Some of my patients really benefit from antibiotics. If they do, they're loath to stop them for fear or their acne returning. Others throw in the towel if they don't see an improvement in a couple of weeks. Still others get some benefit, and keep on asking for antibiotics in the hope that they'll cause a further improvement. Official guidance suggests a specialist referral if acne hasn't improved after three months of treatment. But you may find your GP is reluctant to refer - my practice, along with most in the country, has strict targets for reducing referrals to dermatologists.

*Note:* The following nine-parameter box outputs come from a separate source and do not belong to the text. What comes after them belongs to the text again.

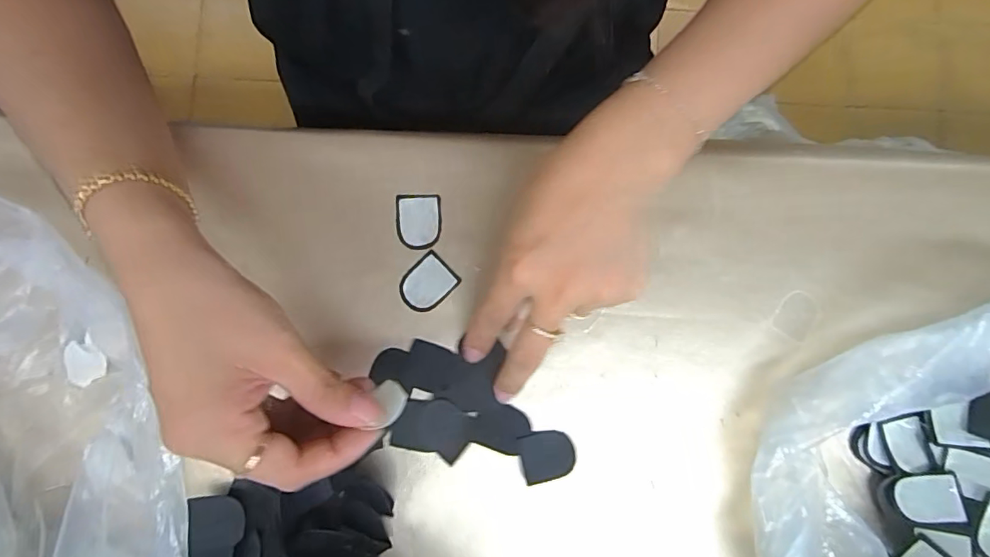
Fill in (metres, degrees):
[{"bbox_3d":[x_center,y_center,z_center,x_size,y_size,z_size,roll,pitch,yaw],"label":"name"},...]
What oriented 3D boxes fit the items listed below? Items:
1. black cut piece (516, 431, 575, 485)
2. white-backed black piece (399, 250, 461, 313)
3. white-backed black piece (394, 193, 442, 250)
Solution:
[{"bbox_3d":[0.031,0.104,0.294,0.031,0.004,0.026,-12,85,-1],"label":"black cut piece"},{"bbox_3d":[-0.042,0.003,0.307,0.034,0.004,0.027,-44,86,-3],"label":"white-backed black piece"},{"bbox_3d":[-0.048,-0.035,0.311,0.028,0.004,0.034,-1,87,0],"label":"white-backed black piece"}]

There are other treatments than antibiotics available for acne. GPs have been using them more in recent years in a bid to do our bit to cut antibiotic resistance. But other treatment causes side effects, including dry, red skin, so antibiotics are likely to be a popular option among patients for years to come. However, you may find after this latest warning, that your GP will want to review your medication. Stopping antibiotics every few months gives a chance to see if your acne has improved on its own. You may be able to stop using antibiotic tablets, but carry on with topical treatment to keep the improvement going. Or combining different antibiotics (a tablet with a cream) may cut the chance of resistance developing.

Acne is miserable and nobody wants to see you suffer needlessly. But your doctor may just be trying to save you from much more facial horror to come.

References:

1) NHS Scotland/Scottish Medicines Consortium/Scottish Antimicrobial Prescribing Group, November 2015. Long term antibiotic use for acne, rosacea and other dermatology conditions.

Disclaimer: This article is for information only and should not be used for the diagnosis or treatment of medical conditions. EMIS has used all reasonable care in compiling the information but make no warranty as to its accuracy. Consult a doctor or other health care professional for diagnosis and treatment of medical conditions. For details see our conditions.